I’m usually a big fan of 2FA when it comes to securing my online accounts because it’s a simple and easy method to do just that.
I recently made an account with Gemini for the purpose of receiving BAT rewards on brave browser, since the service I got with Uphold wasn’t good. Before there was integration with Gemini, Uphold was the only option lots of users on the Subreddit r/bravebrowser would agree when I say Uphold is awful.
So when Brave eventually added integrated support for Gemini on the browser and with all the positive things I had heard about them, I decided to join and get verified.
A phone number is mandatory, I provided one which happened to be in use with an old Authy account that doesn’t have an 2FA tokens since moving to another provider.
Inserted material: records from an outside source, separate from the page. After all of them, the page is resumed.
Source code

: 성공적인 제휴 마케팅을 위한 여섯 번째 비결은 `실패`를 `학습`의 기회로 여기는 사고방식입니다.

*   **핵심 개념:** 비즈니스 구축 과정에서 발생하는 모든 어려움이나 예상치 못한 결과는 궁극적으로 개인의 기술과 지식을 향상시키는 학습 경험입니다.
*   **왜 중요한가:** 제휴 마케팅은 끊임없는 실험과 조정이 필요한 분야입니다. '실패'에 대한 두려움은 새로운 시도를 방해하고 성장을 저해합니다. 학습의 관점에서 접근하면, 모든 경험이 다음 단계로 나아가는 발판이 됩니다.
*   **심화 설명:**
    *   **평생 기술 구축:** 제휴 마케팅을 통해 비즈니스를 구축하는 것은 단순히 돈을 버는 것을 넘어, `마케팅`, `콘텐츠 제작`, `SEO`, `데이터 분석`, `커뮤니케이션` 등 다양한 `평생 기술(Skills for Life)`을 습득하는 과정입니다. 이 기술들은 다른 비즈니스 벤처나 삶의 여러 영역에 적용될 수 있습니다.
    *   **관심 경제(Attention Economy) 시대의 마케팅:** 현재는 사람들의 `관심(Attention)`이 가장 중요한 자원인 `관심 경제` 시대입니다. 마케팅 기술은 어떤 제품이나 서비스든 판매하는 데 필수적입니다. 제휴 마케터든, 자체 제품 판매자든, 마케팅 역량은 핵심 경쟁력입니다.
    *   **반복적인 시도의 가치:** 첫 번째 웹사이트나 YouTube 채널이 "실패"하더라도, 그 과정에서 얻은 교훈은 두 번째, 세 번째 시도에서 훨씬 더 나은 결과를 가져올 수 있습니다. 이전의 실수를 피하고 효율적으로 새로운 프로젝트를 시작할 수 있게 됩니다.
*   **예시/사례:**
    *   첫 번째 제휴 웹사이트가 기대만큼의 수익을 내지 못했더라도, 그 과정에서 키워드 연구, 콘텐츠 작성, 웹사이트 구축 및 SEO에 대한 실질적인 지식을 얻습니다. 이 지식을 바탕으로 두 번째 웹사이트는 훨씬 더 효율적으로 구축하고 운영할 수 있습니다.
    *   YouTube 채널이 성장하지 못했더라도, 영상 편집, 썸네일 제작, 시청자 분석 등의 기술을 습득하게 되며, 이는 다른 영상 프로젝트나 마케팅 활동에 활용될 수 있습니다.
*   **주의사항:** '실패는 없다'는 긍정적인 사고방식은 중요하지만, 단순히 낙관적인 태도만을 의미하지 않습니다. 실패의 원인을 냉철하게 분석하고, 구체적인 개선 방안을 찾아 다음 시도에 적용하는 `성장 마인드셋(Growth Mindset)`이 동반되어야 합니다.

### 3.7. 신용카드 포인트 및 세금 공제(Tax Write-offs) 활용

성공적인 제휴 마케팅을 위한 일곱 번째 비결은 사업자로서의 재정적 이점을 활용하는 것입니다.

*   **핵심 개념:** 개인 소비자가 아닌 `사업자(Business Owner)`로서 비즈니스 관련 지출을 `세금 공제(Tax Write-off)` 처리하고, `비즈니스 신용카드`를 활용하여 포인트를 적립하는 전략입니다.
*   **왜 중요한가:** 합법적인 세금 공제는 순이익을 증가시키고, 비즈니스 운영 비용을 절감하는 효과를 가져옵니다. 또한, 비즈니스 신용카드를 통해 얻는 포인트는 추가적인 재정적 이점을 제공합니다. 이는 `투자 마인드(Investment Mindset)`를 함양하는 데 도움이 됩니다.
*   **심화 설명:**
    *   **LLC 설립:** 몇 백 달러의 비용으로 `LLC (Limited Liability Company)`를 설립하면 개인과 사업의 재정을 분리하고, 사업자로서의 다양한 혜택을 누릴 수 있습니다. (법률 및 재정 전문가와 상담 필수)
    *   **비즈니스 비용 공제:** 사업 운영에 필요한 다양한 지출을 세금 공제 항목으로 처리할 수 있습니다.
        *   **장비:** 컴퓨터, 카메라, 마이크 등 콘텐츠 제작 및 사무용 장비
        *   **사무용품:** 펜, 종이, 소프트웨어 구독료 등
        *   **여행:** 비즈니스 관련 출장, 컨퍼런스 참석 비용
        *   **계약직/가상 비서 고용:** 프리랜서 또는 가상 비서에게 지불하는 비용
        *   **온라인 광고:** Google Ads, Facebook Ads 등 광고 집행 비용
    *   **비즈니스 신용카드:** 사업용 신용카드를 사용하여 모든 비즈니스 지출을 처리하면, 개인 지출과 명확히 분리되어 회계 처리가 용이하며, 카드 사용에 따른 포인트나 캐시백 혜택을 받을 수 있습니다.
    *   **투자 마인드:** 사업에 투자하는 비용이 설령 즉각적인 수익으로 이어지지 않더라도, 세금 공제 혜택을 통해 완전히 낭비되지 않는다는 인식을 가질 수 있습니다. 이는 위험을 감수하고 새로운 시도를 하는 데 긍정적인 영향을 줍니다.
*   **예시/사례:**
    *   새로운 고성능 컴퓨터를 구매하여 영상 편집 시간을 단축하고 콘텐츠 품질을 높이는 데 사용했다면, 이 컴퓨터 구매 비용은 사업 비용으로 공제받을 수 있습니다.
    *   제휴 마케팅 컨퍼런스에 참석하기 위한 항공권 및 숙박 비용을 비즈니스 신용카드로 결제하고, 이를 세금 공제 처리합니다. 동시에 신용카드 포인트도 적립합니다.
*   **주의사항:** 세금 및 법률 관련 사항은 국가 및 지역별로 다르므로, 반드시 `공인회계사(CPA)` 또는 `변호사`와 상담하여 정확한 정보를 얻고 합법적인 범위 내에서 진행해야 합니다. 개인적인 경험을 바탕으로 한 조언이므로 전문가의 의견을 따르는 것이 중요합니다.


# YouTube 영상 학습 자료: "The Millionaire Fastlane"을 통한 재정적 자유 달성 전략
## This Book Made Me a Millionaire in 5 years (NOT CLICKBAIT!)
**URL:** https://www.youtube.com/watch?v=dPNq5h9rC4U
However, Gemini latched itself to the propitiatory software without a warning or an option to change it.
The other options are SMS or YubiKey, SMS is notoriously insecure as messages can be spoofed using a method called smishing which is similar to phishing, but SMS based, not email. Yubikeys are something I’ve looked at but TOTP does the job just as well and 3x as fast.
Authy requires a phone number and email address both can be compromised, I make sure my passwords are unique and secure but not everyone does.
Gemini automatically pairs you phone number with Authy with no way to change it. Not useful if you only use Authy for one account.
Better alternatives to Authy.
- Bitwarden
- OTP Auth
Use a password manager. Most password managers have the option to add the MFA OTOP secret key and the really good once are open source and free.